Director of Tax Planning, The Northern Trust Institute

Going into the 2024 election, tax proposals present a clear distinction between the two major political parties. The Tax Cuts and Jobs Act (TCJA), which passed in 2017, made the rate cuts for businesses permanent, but the cuts for individuals are scheduled to sunset at the end of 2025. Current Republican proposals would make the tax rate cuts for individuals permanent as well.1 Democrats, on the other hand, plan to raise taxes for individuals making more than $400,000 while keeping tax rates the same for those under the $400,000 threshold, and raising the taxes on businesses.2 While Democrats would seek to expand upon the clean energy tax incentives they enacted in the Inflation Reduction Act and other legislation, former President Trump would repeal them.

Top Marginal Rates on Individual Taxpayers

The following chart compares the top marginal federal income tax rates under current law and under the party platforms for President Biden and former President Trump. The Democrats have proposed higher rates for those making more than $400,000 (single filers) or $450,000 (married filing jointly). For taxpayers in those brackets, accelerating income into 2024 and deferring deductions into 2025 (or later) could reduce overall taxes if these changes are enacted. Decisions about accelerating gains may be easier to make after the election but before the new Congress is sworn in as Republicans are advocating a lower rate, while Democrats are proposing an increase.

Comparing the Top Tax Rates for Each Proposal

Repealing the Federal Income Tax on Service Industry Tips

One recent proposal, on the individual income tax side, is former President Trump’s June announcement that he wants to eliminate federal income tax on tips. There are few details available about this proposal, as it was a comment made at a campaign rally rather than a written platform plank. This plan, if pursued, would likely face opposition in Congress because of its cost, and would present significant legislative and enforcement complexities if enacted.

Corporate Tax Rates

The Democrats are proposing an increase in the corporate tax rate from 21% to 28%. Several current and former Biden administration officials have focused on what they describe as “tax fairness,” as well as the rising budget deficit since the TCJA was enacted, as justifications. Some Democrats also argue that businesses are partially responsible for rising inflation and that more corporate tax cuts would increase a drive toward greater profits. To counter that trend, they are proposing increased taxes on capital gains, qualified dividends and corporations. To garner voter support for their proposed higher rates, the Democrats have focused on how the revenue generated by higher taxes would be spent. For example, the proposed increase in the corporate tax rate is tied to proposals for funding universal pre-kindergarten, 12 weeks of paid family leave and tax breaks for first time homebuyers.

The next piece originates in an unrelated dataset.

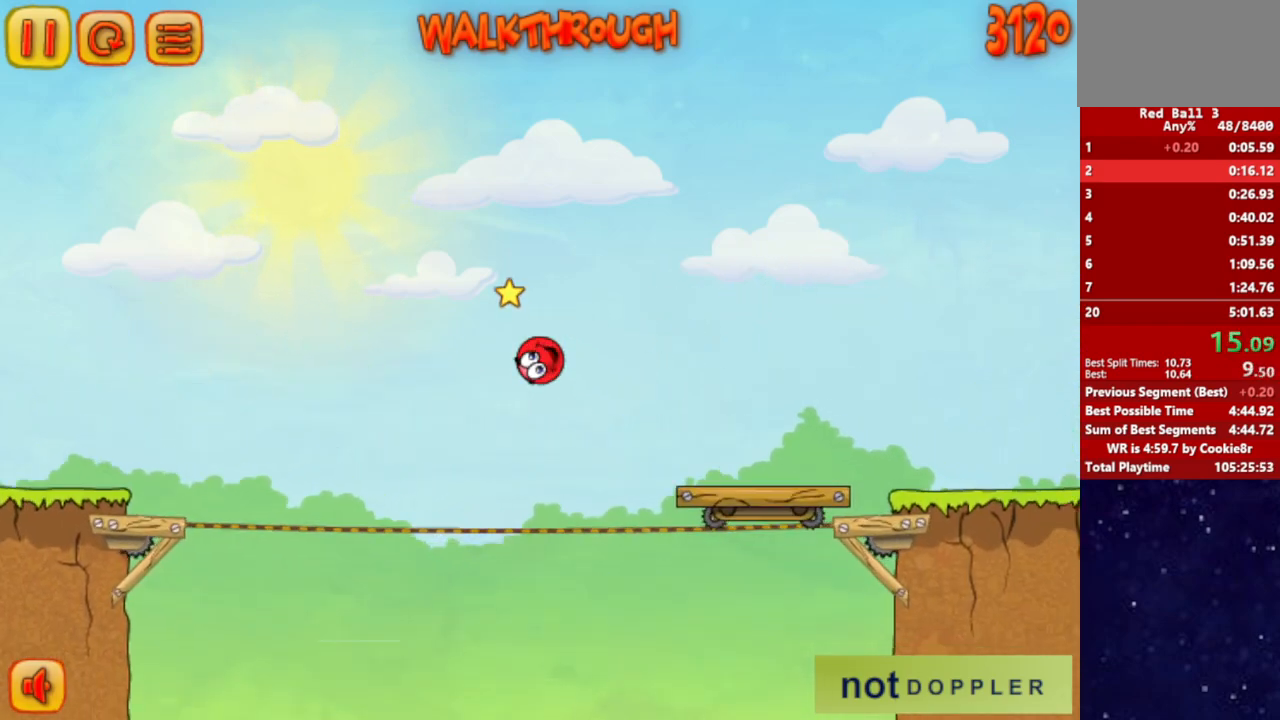
{"keys": ["right"], "events": [[367, "up", "up"]]}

Republicans argued at the time of the TCJA that cutting taxes would generate a larger tax base and ultimately pay for itself, and that has been their argument for their tax policy, rather than the Democrats’ focus on increased spending.Republican lawmakers and policy advisors also have focused recently on opposing the global effort to reach a minimum tax rate of 15% on corporations in all international jurisdictions to reduce “tax haven shopping” by businesses. In their view, the U.S. tax rate on corporations should be lower than 15% in order to keep and attract more businesses in the U.S. (the TCJA reduced the rate from 28% to 21%, so this would be an additional 6% or more cut in the top marginal rate).

Clean Energy Tax Breaks

Another area currently generating significant debate and media coverage is clean energy. The Biden administration enacted numerous tax breaks designed to encourage the use of clean energy and soften the blow of higher costs for energy-efficient technologies. These were part of both the Inflation Reduction Act and the CHIPS and Science Act. While former President Trump has campaigned in favor of repealing these statutes, some Republicans are acknowledging the benefits of this recent legislation and are publicly commenting that not all clean energy provisions of the Inflation Reduction Act should be repealed.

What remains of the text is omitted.